• _What to do_
The answer must be one number: how many lines in the records below contain the word "casing".
··· Dataset records ···
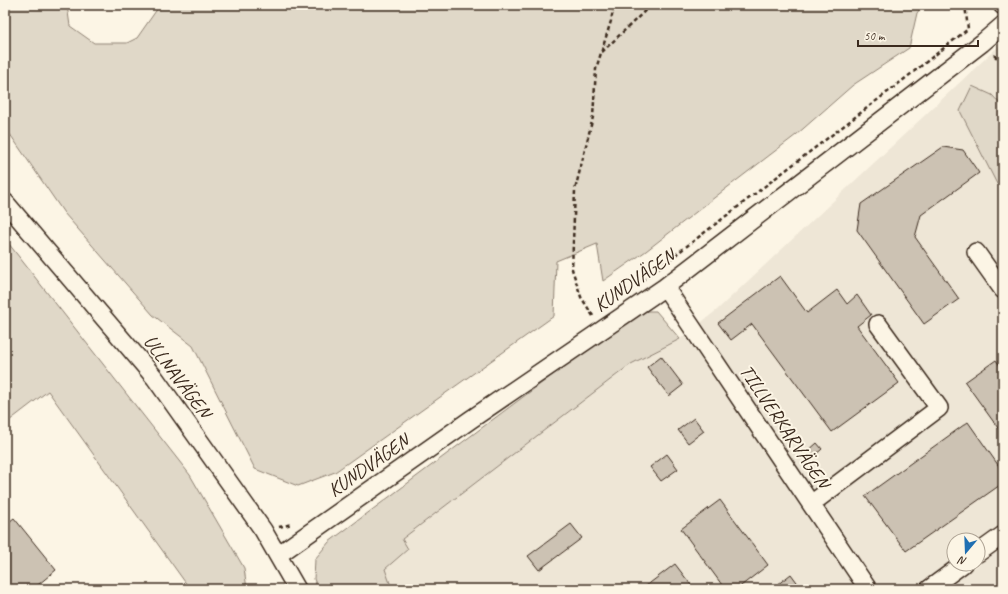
<svg xmlns="http://www.w3.org/2000/svg" width="1008" height="594" viewBox="0 0 1008 594" font-family="Caveat,sans-serif">
  <style>
    .built { fill: #eee6d6; fill-rule: evenodd }
    .green { fill: #e0d8c8; stroke: #8e8173 }
    .building { fill: #ccc2b3; stroke: #3b2a1e }
    .lines { fill: none; stroke-linecap: round; stroke-linejoin: round }
    .minor-casing { stroke: #3b2a1e; stroke-width: 20 }
    .path { stroke: #3b2a1e; stroke-width: 2.5; stroke-dasharray: 4 3; stroke-linecap: butt }
    .minor { stroke: #fcf5e5; stroke-width: 17 }
    .labels { text-anchor: middle; stroke-width: 4; stroke-linejoin: round; paint-order: stroke }
    .street-label { font-size: 20px; fill: #3b2a1e; stroke: #fcf5e5 }
  </style>
  <rect width="100%" height="100%" fill="#fcf5e5"/>
  <filter id="ink" filterUnits="userSpaceOnUse"><feTurbulence type="fractalNoise" baseFrequency=".025" numOctaves="2"/><feDisplacementMap in="SourceGraphic" scale="8" xChannelSelector="R" yChannelSelector="G"/><feConvolveMatrix kernelMatrix="1 2 1 2 8 2 1 2 1" color-interpolation-filters="sRGB"/></filter>
  <g filter="url(#ink)">
    <path class="built" d="M 1003,42 L 1003,589 L 392,589 L 385,569 L 408,549 L 402,539 L 631,364 L 680,339 L 717,310 ZM 954,540 L 978,540 L 978,564 L 954,564 Z"/>
    <path class="green" d="M 5,5 L 67,5 L 70,26 L 94,43 L 127,43 L 137,38 L 160,5 L 923,5 L 917,13 L 909,48 L 853,85 L 796,135 L 728,187 L 646,251 L 603,281 L 597,244 L 556,261 L 554,316 L 335,472 L 298,486 L 255,469 L 193,346 L 153,315 L 64,213 L 5,127 Z
      M 972,86 L 992,95 L 1003,107 L 1003,185 L 997,184 L 960,111 Z
      M 5,239 L 190,475 L 244,568 L 247,589 L 190,589 L 48,391 L 5,424 Z
      M 643,311 L 656,311 L 680,339 L 631,364 L 402,539 L 408,549 L 385,569 L 392,589 L 318,589 L 314,579 L 315,559 L 329,542 L 622,323 Z"/>
    <path class="building" d="M 943,147 L 963,150 L 979,173 L 921,215 L 915,237 L 959,299 L 924,324 L 857,230 L 861,204 Z
      M 780,276 L 807,313 L 837,290 L 847,304 L 857,295 L 871,315 L 857,326 L 899,383 L 832,432 L 752,324 L 731,340 L 718,323 Z
      M 661,356 L 683,385 L 669,396 L 647,367 Z
      M 996,360 L 1003,370 L 1003,435 L 965,382 Z
      M 694,418 L 704,431 L 688,443 L 678,430 Z
      M 968,422 L 1003,472 L 1003,483 L 906,551 L 865,496 Z
      M 817,443 L 822,449 L 813,457 L 808,451 Z
      M 667,454 L 678,469 L 661,481 L 650,467 Z
      M 720,500 L 768,565 L 737,589 L 725,589 L 681,529 Z
      M 14,518 L 56,570 L 33,589 L 5,589 L 5,525 Z
      M 571,524 L 582,538 L 539,570 L 528,556 Z
      M 675,564 L 694,589 L 642,589 Z
      M 791,574 L 802,589 L 772,589 Z"/>
    <g class="lines">
      <g class="minor-casing">
        <path id="minor" d="M 1002,5 L 1003,6
          M 5,202 L 155,378 L 263,530 L 297,589
          M 976,252 L 1003,290
          M 665,287 L 868,589
          M 811,504 L 939,408 L 878,324
          M 978,553 L 1003,535
          M 278,555 L 470,420 L 665,287 L 982,43 L 1003,25
          M 929,589 L 963,564"/>
      </g>
      <path class="path" d="M 602,52 L 651,5
        M 994,55 L 996,57 L 1003,59
        M 636,285 L 893,88 L 968,29 L 965,5
        M 593,316 L 581,297 L 572,269 L 575,190 L 593,117 L 596,69 L 611,21 L 614,5
        M 279,527 L 292,524"/>
      <use href="#minor" class="minor"/>
    </g>
  </g>
  <g class="labels">
    <g class="street-label">
      <text transform="translate(634 280) rotate(-35)" y="7">KUNDVÄGEN</text>
      <text transform="translate(178 376) rotate(53)" y="7">ULLNAVÄGEN</text>
      <text transform="translate(785 426) rotate(56)" y="7">TILLVERKARVÄGEN</text>
      <text transform="translate(368 465) rotate(-35)" y="7">KUNDVÄGEN</text>
    </g>
  </g>
  <rect width="1008" height="594" fill="none" stroke="#fcf5e5" stroke-width="20"/>
  <rect x="10" y="10" width="988" height="574" fill="none" stroke="#3b2a1e" stroke-width="1.5" filter="url(#ink)"/>
  <g transform="translate(966 552) rotate(199)"><circle r="19" fill="#fcf5e5" stroke="#afa495"/>
  <path d="M0-3L7 15L0 10L-7 15Z" fill="#1f6fb2"/>
  <text y="-6" font-size="11" font-weight="bold" text-anchor="middle" fill="#3b2a1e">N</text>
  </g>
  <path d="M858 40v6h120v-6" fill="none" stroke="#3b2a1e" stroke-width="2"/>
  <text x="864" y="40" font-size="12" fill="#3b2a1e" stroke="#fcf5e5" stroke-width="3" paint-order="stroke">50 m</text>
</svg>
···
• _Answer for this exercise_
2